Comme chaque année, la proposition de budget cantonal génère beaucoup de réactions. La nouvelle proposition de budget contient de nouvelles attaques à la fonction publique, cette fois-ci encore plus agressives que les années précédentes.

Une majorité vote pour la grève.
Une majorité vote pour la grève.

Le gouvernement genevois mène depuis des années une politique d’austérité. Les dernières propositions de budget ont porté des mesures d’économies qui ont à chaque fois réussi à s’imposer malgré la résistance des salarié-e-s de la fonction publique et les usager-ère-s. Mais la proposition de cette année est particulière de par son agressivité et par le fait qu’elle s’inscrit de manière plus évidente dans un programme plus général d’ajustements en vue de l’introduction de la nouvelle réforme d’imposition des entreprises III (RIE III) pouvant provoquer des pertes milliardaires pour les recettes publiques.

Le poids de la dette
L’excuse de la dette est très souvent utilisée pour justifier de manière plus ou moins « rationnelle et nécessaire » des coupes d’austérité et des mesures visant à s’attaquer aux services publics et à ses salarié-e-s. L’urgence et la nécessité de prendre des mesures drastiques face à une situation désastreuse donne une certaine « légitimité » aux décisions des autorités. En août dernier, le ministre des finances Serge Dal Busco avait annoncé que les comptes de l’État de Genève allaient afficher un déficit de 200 millions de francs. Mais les comptes sont toujours ce que l’Etat choisit de présenter. Pour les comptes de l’Etat de 2014, le Conseil d’Etat (CE) avait annoncé un excédent de 6 millions. Pourtant il aurait pu être bien plus important, d’autant plus qu’il avait touché 400 millions d’un richissime résident de la commune d’Anières… On se rendit compte plus tard que le CE avait caché des grandes sommes d’argent (200 millions) pour le futur.
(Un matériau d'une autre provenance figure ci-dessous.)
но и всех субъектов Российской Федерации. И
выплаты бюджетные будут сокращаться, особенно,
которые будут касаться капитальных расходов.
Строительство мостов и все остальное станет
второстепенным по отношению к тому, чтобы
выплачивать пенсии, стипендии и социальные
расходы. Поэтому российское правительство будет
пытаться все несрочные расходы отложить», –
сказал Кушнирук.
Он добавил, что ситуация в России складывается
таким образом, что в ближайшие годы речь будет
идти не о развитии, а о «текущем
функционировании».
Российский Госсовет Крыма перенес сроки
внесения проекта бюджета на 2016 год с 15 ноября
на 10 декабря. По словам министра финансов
L’annonce en août que les comptes pourraient être « déficitaires » préparait le terrain pour mieux faire passer la nouvelle proposition de budget pour l’année 2016. Finalement en septembre, le CE a présenté sa proposition de budget qui est en déficit d’environ 70 millions de francs. Face à cette situation, le Conseil d’État explique qu’il faut prendre des mesures « structurelles » non plus pour simplement contenir les dépenses mais les réduire en s’attaquant en premier aux charges sur le personnel. Ils ont comme objectif principal de réduire de 5 % les charges de personnel sur 3 ans.

Plan de mesures
Pour faire cela, tout un plan de mesures est proposé dont la plupart d’entre-elles touchent directement les conditions de travail des salarié-e-s de la fonction publique : augmentation du temps de travail de 40 à 42 heures, facilitation des procédures de licenciement ou le non-remplacement des départs naturels. Les annuités sont à nouveau annulées comme pour les dernières propositions de budget. L’allocation «?vie chère?» sera supprimée. Il y a donc pas uniquement une augmentation de la pression sur les salarié-e-s mais on pourrait aussi avoir , à terme, des pertes d’emploi à la hauteur de 1500 postes, voire plus. Celles-ci pourraient être importantes dans l’éducation qui regroupe le plus de salarié-e-s dans la fonction publique. Mais le personnel n’est pas le seul touché. Il y aura une baisse de 1 % sur toutes les charges. Le fait que toutes ces mesures soient prévues dans un même plan est particulièrement choquant. Le CE mène ainsi une véritable offensive éclair contre la fonction publique. La réaction des principaux syndicats de la fonction publique – le SSP, SIT et le Cartel Intersyndical – ne se fit pas attendre. Très vite, des communiqués de presse furent publiés dénonçant la « déconstruction contrôlée et systématique de la fonction publique ». Le plan de mesures devrait permettre d’économiser environ 97 millions de francs. Avec une majorité de droite au parlement cantonal, les attaques risquent d’être plus importantes, le PLR-PDC-MCG-UDC souhaitant ramener ce déficit à zéro.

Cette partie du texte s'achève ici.